The Supreme Court of the United States held that the Fourth Amendment's prohibition on unreasonable searches and seizures applies to searches conducted by public school officials, and is not limited to searches carried out by law enforcement officers. Nor are school officials exempt from the Amendment's dictates by virtue of the special nature of their authority over schoolchildren. In carrying out searches and other functions pursuant to disciplinary policies mandated by state statutes, school officials act as representatives of the State.

Schoolchildren have legitimate expectations of privacy. They may find it necessary to carry with them a variety of items, and there is no reason to conclude that they have necessarily waived all rights to privacy in such items by bringing them onto school grounds. But striking the balance between schoolchildren's legitimate expectations of privacy and the school's equally legitimate need to maintain an environment in which learning can take place requires some easing of the restrictions to which searches by public authorities are ordinarily subject. Thus, school officials need not obtain a warrant before searching a student who is under their authority. Moreover, school officials need not be held subject to the requirement that searches be based on probable cause to believe that the subject of the search has violated or is violating the law. Rather, the legality of a search of a student should depend simply on the reasonableness, under all the circumstances, of the search. Under ordinary circumstances, the search of a student by a school official will be justified at its inception where there are reasonable grounds for suspecting that the search will turn up evidence that the student has violated or is violating either the law or the rules of the school.

Under the above standard, the search in this case was not unreasonable for Fourth Amendment purposes. First, the initial search for cigarettes was reasonable. The report to the Assistant Vice Principal that respondent had been smoking warranted a reasonable suspicion that she had cigarettes in her purse, and thus the search was justified despite the fact that the cigarettes, if found, would constitute "mere evidence" of a violation of the no-smoking rule. Second, the discovery of the rolling papers then gave rise to a reasonable suspicion that respondent was carrying marihuana as well as cigarettes in her purse, and this suspicion justified the further exploration that turned up more evidence of drug-related activities.


Case #2 VERNONIA SCHOOL DISTRICT v. ACTON, 515 U.S. 646 (1995).

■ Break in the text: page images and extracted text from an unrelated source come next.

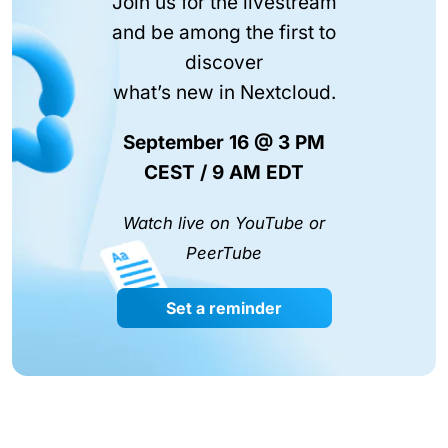
Join us for the livestream
and be among the first to
discover
what’s new in Nextcloud.
September 16 @ 3 PM
CEST / 9 AM EDT
Watch live on YouTube or
PeerTube
Set a reminder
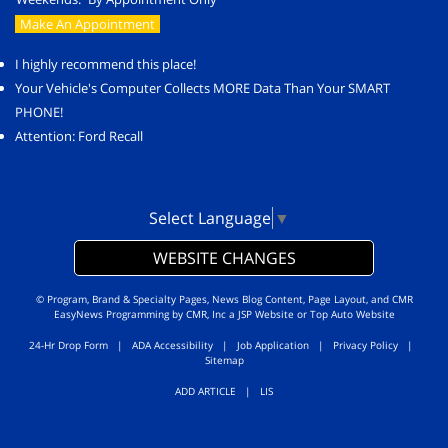
Make An Appointment
I highly recommend this place!
Your Vehicle's Computer Collects MORE Data Than Your SMART
PHONE!
Attention: Ford Recall
Select Language
▼
WEBSITE CHANGES
© Program, Brand & Specialty Pages, News Blog Content, Page Layout, and CMR
EasyNews Programming by
CMR, Inc
a
JSP Website
or
Top Auto Website
24-Hr Drop Form
|
ADA Accessibility
|
Job Application
|
Privacy Policy
|
Sitemap
ADD ARTICLE
|
LIS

The Court held as follows:

• Requiring a student to submit to a urine test is a search within the meaning of the Fourth Amendment.

• An individual's right to privacy must be balanced against the school's interest in curbing illegal during use among the student body.

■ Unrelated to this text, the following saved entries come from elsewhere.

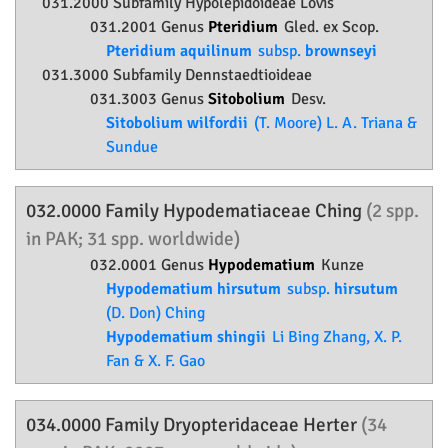
031.2000 Subfamily
Hypolepidoideae
Lovis
031.2001 Genus
Pteridium
Gled. ex Scop.
Pteridium aquilinum
subsp.
brownseyi
031.3000 Subfamily
Dennstaedtioideae
031.3003 Genus
Sitobolium
Desv.
Sitobolium wilfordii
(T. Moore) L. A. Triana &
Sundue
032.0000 Family
Hypodematiaceae
Ching
(2 spp.
in PAK; 31 spp. worldwide)
032.0001 Genus
Hypodematium
Kunze
Hypodematium hirsutum
subsp.
hirsutum
(D. Don) Ching
Hypodematium shingii
Li Bing Zhang, X. P.
Fan & X. F. Gao
034.0000 Family
Dryopteridaceae
Herter
(34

• The state, as the schoolmaster of school-age children, may exercise greater supervision over school children than it can over adults.

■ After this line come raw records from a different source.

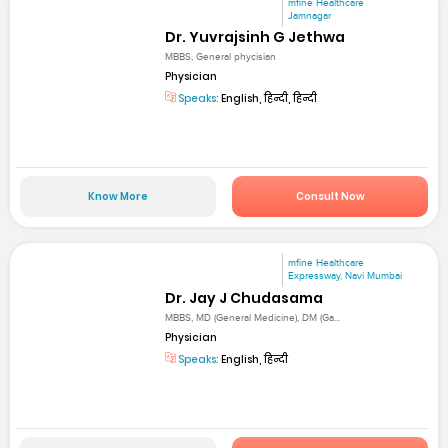
mfine Healthcare
Jamnagar
Dr. Yuvrajsinh G Jethwa
MBBS, General phycisian
Physician
Speaks:
English, हिन्दी, हिन्दी
Know More
Consult Now
mfine Healthcare
Expressway, Navi Mumbai
Dr. Jay J Chudasama
MBBS, MD (General Medicine), DM (Ga...
Physician
Speaks:
English, हिन्दी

• Students do not leave their constitutional rights at the school door; therefore, any search or seizure must be considered reasonable.

• School children have a lesser expectation of privacy than free adults in that they are required to have physical examination and vaccinations in order to attend school.

• Student athletes have an even lesser expectation of privacy in light of the fact that they often undress in open locker rooms.

• As to the balancing test, the privacy interests involved with urine testing are minimal compared to the school's interest in curbing the use of illegal drugs among the students.

• Student athletes have a greater potential to harm themselves and otherwise while using illegal drugs.

• In the Vernonia School District, the results of the drug test would be kept confidential and not turned over to the authorities.